藤田嗣冶の絵の評価

   

明神岳山麓の畑 中盤全紙 良く通る道の脇である。畑も比較的良く耕作されている。

フジタは確かに世界での評価という意味では、生きている内に評価された、ただ一人の日本人画家といっていいだろう。そこまで評価された絵描きは他にはいない。しかし、私には絵画とは思えない。フジタの表現はイラストである。それは彼の生涯を通しての絵を眺め渡せば見えてくることだ。イラストであるから、悪いということではない。イラストとしては良く出来ている。絵巻物もイラストの一種と言えばいえるので、近代絵画ではないと言った方がいいのだろう。近代絵画ではないから価値が無いという意味ではない。近代芸術ではないと言う方が正確かもしれない。芸術には、作者個人の思想哲学が必要であると考えている。藤田嗣治の絵は、私が考え、描こうとしているものとは、かなり異なるという意味だ。イラストという意味は、説明図ということになる。ある意図を上手に説明するのが、よいイラスト画ということに成る。絵画とイラストの違いを説明するなどということは、まだろっこしいことだが、簡単に違いを言えば、作者の思想・哲学があるかないかである。作者の自己表現に成っているのが、芸術としての絵画であるということ。

フジタは依頼に従って、あるいは受けそうなことは何でも絵にした。猫の居る裸婦でエコールドパリのフランスで評判を得る。

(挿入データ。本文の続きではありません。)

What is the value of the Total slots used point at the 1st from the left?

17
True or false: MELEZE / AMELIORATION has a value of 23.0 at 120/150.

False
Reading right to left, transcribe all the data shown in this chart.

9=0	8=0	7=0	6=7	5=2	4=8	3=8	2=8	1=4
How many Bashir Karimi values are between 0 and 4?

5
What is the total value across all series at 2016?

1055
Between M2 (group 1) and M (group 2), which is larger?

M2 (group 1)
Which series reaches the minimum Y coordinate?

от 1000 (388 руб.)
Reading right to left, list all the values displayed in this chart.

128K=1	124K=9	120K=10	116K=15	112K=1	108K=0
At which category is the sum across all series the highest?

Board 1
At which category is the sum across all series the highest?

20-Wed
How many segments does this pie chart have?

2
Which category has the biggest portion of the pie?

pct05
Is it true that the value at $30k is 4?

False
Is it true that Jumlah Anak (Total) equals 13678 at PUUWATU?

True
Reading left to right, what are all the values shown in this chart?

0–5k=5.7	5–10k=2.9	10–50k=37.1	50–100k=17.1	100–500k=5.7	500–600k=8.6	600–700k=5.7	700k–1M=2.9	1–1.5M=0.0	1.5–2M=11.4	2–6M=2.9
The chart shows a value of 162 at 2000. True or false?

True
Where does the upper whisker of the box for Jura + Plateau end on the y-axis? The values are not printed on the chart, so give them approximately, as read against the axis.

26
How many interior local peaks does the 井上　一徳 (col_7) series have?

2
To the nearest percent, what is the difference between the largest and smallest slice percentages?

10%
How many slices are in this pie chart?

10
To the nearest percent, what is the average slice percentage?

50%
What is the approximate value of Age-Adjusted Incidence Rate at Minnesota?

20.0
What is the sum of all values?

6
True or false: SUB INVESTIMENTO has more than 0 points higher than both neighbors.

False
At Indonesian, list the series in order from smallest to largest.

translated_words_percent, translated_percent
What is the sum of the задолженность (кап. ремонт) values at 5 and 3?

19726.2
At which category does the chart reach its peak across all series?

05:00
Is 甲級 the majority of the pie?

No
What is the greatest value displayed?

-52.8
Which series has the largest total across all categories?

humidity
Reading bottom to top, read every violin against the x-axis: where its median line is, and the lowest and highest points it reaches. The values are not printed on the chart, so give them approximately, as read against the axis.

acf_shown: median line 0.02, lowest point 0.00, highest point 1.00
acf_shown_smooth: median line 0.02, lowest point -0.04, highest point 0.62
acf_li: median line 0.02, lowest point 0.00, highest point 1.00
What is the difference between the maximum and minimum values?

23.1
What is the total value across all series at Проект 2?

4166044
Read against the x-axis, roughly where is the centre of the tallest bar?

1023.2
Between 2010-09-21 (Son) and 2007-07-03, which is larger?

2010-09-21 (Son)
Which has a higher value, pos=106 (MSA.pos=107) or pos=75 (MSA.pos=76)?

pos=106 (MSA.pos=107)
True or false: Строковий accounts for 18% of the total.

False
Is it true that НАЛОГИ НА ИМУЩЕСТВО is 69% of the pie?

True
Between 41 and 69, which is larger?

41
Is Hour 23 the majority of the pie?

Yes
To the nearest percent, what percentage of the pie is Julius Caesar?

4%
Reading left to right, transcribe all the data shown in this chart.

世紀末的気分、ジャポニスム。いかにも日本的工芸技術を駆使した、受け狙いが的中している。画面にフジタの本質とか、思想とかいうもの見ようとしても、存在していない。この考えではほとんどの絵がイラストいうことに成る。だから世間一般の評価ということでは、案外にイラストが評価されているので、私の考えが少数派である。世界で評価されたから、芸術的に高い境地にあるとは到底言えないのも確かである。特に、現代は商品絵画の時代である。売れるものが投資として良いものなのだ。文学賞でも受賞を商機ととらえて、販売側が多様に賞を作っている。絵画でも同じことで、何とか絵を売りたい。売れる絵は何かと、探っている。商売に成るということが、商品の意味であるから、時代が商品絵画を作り出している。しかし、芸術というものは、売れる売れないが関係ないのは当然のことだ。だから、「私絵画」である。

フジタは、日本に戻り、戦争画も描いた。依頼されて、秋田の風物を描いてもいる。評価されるものを何でも描けた。別に悪いということではない。秋田の風物画は平凡なもので、今評価する人は少ないだろう。そういう生き方もあるということだ。フジタの生涯全体でその絵を見なくては見えないことがある。フジタの戦争画は玉砕を美化するイラストとして描いている。アッツ島玉砕。サイパン島玉砕。当時フジタの絵は全国を巡回し、絵の前には賽銭箱が置かれ、絵を拝んで賽銭を入れたそうだ。あれがフジタ絵画の本質であるなら、フランスで評価された絵はどうなるのだろう。猫のいる裸婦像は世紀末の退廃文化を暗示させる風俗画である。猫がいると言うことは、娼婦ということを意味している。マネのオランピアの受け売り。フジタは当時のフランスで受けそうで、日本人にしかできないような技法を確立する。磨き上げたマチュエールに面相筆で細密的に娼婦を描く。この精神のまま、日本に戻れば秋田の風物詩を描き、戦争画を描く。イラストレーターらしい仕事である。絵の背景には、迎合的な心情や生き方が、見え隠れしている。

フジタ本人にもどこに本心があるのか不明になる様な陶酔がある。この陶酔の尋常なさが、実はフジタの絵である本質部分だ。これは、萎えたような日本の風物にも、玉砕の場面にも、猫の居る裸婦を描く場面にも共通して立ち上る気配。どの絵にも尋常じゃない病的な熱情が秘められている。その只者でない何かがフジタの絵画と言えばいえる。たぶん本人も意識はしていない異常さの様なものが絵に成っている。エコールドパリという不健康な病的な絵画の時代の影響もある。しかし、絵画というものが何を目指すものであるのか。病的な人間の病んだ世界を表して、評価の高い作家もいる。ヒエロニムス・ボスの絵は悪夢のような、奇妙な宗教画である。絵画がすべて健全でなければならない訳ではないが、私の考える世界とは違う。結局絵はその人の生き方である。フジタの生き方がフジタの絵であるとしか言いようがない。